The passage of various bills crucial to people’s livelihoods has been halted due to the protesting students’ occupation of the Legislative Yuan, Chinese Nationalist Party (KMT) legislators said yesterday.
Five KMT legislators, including two who have been branded by the protesters as “bandits,” held a press conference calling on the students occupying the legislature since March 18 in protest against the government’s handling of the cross-strait service trade agreement to “respect the rule of law in a democracy” and leave the compound.
“The public’s rights cannot wait” and it is the Democratic Progressive Party which has been blocking the establishment of the cross-strait agreements oversight act, since “they have turned down in the inter-party negotiations both suggestions of handing 10 versions of the draft of the bill to the committee and changing the venue for the floor meeting,” KMT caucus whip Lin Hung-chih (林鴻池) said.
He said that President Ma Ying-jeou (馬英九) has responded to the students’ demands and has agreed to hold, “with revisions, a national affairs conference on economics and trade, as economics matters the most to us.”
Before listing the bills awaiting passage, Alicia Wang (王育敏), a member of the legislature’s Social Welfare and Environmental Hygiene Committee, slammed the parents who brought their children into the occupied building on Women and Children’s Day on Friday to show support for the students.
“These students broke the law and occupied the legislature. Affirming their action is misleading to children,” she said.
“The amendment of Article 32 of the Labor Insurance Act (勞工保險條例) that increases the maternal benefits from equivalent to a month of insurance salary to two months was stalled due to the illegal occupation,” Wang said.
Amendments to the Domestic Violence Prevention Act (家庭暴力防治法) and the ratification of the Convention on the Rights of the Child to make it legally binding were also on the floor meeting’s schedule, and that could have been passed to the benefit of the people, said Wang.
KMT Legislator Chiang Hui-chen (江惠貞) referred to other bills such as those related to urban renewal, free economic pilot zones, food administration, military service and the sound finance program, saying that the students having “vague ties with the DPP” should stop using their “minority to carry out a so-called ‘people’s conference.’”
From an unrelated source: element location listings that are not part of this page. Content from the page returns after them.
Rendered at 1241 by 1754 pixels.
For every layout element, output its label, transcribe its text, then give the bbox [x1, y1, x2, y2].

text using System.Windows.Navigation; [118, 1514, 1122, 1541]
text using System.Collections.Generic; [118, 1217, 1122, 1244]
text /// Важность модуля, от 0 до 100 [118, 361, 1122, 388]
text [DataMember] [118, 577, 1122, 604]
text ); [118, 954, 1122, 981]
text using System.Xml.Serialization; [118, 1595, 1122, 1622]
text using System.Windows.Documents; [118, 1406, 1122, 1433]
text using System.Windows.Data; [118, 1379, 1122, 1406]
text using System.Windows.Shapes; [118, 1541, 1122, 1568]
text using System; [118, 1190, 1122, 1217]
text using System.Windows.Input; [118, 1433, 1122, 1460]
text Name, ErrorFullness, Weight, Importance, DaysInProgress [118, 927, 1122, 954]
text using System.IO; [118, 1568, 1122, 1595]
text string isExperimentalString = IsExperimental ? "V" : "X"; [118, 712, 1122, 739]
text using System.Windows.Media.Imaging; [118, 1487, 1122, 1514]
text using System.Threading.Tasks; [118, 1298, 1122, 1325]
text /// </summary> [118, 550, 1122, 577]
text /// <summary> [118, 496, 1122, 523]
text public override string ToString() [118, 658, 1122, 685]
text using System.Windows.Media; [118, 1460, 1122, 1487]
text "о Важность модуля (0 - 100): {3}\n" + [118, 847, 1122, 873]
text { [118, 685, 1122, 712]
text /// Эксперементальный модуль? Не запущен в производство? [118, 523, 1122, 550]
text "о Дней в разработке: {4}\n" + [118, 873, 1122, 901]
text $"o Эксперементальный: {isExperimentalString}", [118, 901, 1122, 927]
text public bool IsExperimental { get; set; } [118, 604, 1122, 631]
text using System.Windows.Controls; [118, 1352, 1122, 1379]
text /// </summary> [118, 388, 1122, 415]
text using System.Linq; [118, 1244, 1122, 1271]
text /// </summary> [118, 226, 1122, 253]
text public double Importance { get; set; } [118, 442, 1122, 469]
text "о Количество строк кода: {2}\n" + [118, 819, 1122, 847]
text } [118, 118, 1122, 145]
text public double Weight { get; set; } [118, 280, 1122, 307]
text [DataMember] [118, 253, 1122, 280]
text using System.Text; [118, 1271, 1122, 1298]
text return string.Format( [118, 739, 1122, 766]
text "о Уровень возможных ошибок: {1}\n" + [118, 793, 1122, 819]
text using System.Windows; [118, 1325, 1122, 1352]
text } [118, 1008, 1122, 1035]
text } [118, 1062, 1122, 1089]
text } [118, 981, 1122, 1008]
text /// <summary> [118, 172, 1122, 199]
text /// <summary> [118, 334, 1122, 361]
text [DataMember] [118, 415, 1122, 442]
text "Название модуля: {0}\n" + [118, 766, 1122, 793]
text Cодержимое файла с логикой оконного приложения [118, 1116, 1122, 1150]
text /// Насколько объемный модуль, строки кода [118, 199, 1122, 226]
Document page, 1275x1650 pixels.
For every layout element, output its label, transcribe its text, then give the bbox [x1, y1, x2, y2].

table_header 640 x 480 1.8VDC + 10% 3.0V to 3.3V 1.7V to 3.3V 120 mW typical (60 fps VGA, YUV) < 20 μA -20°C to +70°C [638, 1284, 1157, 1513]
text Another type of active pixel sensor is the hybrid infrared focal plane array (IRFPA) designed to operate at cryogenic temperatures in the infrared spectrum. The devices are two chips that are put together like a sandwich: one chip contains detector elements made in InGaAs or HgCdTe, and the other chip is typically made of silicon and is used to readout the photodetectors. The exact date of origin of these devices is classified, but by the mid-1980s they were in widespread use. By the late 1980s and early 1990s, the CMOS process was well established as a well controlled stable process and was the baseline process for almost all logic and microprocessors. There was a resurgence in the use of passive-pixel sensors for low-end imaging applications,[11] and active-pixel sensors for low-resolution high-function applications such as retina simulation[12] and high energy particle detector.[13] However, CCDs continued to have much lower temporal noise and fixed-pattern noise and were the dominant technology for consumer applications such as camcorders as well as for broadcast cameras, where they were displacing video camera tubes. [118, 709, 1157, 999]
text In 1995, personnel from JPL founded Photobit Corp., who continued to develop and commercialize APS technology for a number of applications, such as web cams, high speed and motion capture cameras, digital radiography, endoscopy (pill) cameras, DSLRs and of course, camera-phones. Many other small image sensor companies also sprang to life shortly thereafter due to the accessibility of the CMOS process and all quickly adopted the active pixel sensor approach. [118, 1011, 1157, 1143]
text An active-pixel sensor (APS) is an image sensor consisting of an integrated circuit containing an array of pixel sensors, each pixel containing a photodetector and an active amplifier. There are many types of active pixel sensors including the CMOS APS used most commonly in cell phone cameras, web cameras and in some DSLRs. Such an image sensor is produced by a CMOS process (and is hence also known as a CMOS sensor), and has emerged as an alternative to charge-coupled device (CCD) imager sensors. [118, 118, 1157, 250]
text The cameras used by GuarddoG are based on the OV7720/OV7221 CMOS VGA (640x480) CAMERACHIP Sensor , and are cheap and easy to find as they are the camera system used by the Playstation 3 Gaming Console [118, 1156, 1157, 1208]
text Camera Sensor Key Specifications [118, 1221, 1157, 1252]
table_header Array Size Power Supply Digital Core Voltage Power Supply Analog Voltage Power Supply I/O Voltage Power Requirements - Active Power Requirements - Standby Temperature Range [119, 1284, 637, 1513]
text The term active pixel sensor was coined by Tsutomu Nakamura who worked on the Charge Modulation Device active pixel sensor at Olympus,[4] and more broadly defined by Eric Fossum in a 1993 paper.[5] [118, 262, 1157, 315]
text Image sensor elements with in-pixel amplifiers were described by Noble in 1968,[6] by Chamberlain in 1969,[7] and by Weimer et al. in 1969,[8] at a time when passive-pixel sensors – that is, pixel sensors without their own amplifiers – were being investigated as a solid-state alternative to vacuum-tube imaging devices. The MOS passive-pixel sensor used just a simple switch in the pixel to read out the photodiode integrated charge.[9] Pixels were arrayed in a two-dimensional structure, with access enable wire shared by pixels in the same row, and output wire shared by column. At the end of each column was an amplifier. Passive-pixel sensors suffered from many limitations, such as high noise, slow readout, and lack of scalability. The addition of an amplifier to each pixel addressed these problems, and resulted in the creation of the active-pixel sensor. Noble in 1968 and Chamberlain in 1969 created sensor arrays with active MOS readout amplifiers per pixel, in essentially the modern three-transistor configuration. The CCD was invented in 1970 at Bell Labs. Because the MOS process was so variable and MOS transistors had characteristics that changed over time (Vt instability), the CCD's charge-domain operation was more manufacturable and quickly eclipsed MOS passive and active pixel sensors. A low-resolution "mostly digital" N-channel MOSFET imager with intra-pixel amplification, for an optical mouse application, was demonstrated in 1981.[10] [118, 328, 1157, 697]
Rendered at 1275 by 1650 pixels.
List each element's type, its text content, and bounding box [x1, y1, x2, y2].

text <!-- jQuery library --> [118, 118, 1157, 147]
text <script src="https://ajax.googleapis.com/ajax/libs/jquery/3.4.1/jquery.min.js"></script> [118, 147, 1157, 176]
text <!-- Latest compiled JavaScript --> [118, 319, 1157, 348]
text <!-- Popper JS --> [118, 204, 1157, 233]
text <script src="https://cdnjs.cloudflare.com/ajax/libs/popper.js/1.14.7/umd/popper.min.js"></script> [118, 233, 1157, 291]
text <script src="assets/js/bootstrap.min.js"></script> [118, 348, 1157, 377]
KMT Legislator Wu Yu-sheng (吳育昇) added that the approval of the budget for flood prevention, “amounting to NT$60 billion [US$2 billion] over six years, mainly for the southern counties and cities governed by DPP, was also hindered.”
Calling the opposition party “irresponsible” and the students “children who needed to be taught and reined in,” Wu urged university presidents and professors to “not let children become spoiled.”
In response to criticisms that the students’ occupation of the Legislature has delayed legislation on many bills, Lin Fei-fan (林飛帆), one of the student leaders, yesterday said that withdrawing from the Legislative Yuan’s main chamber now will not resolve the problem, while calling for Ma to meet their demands.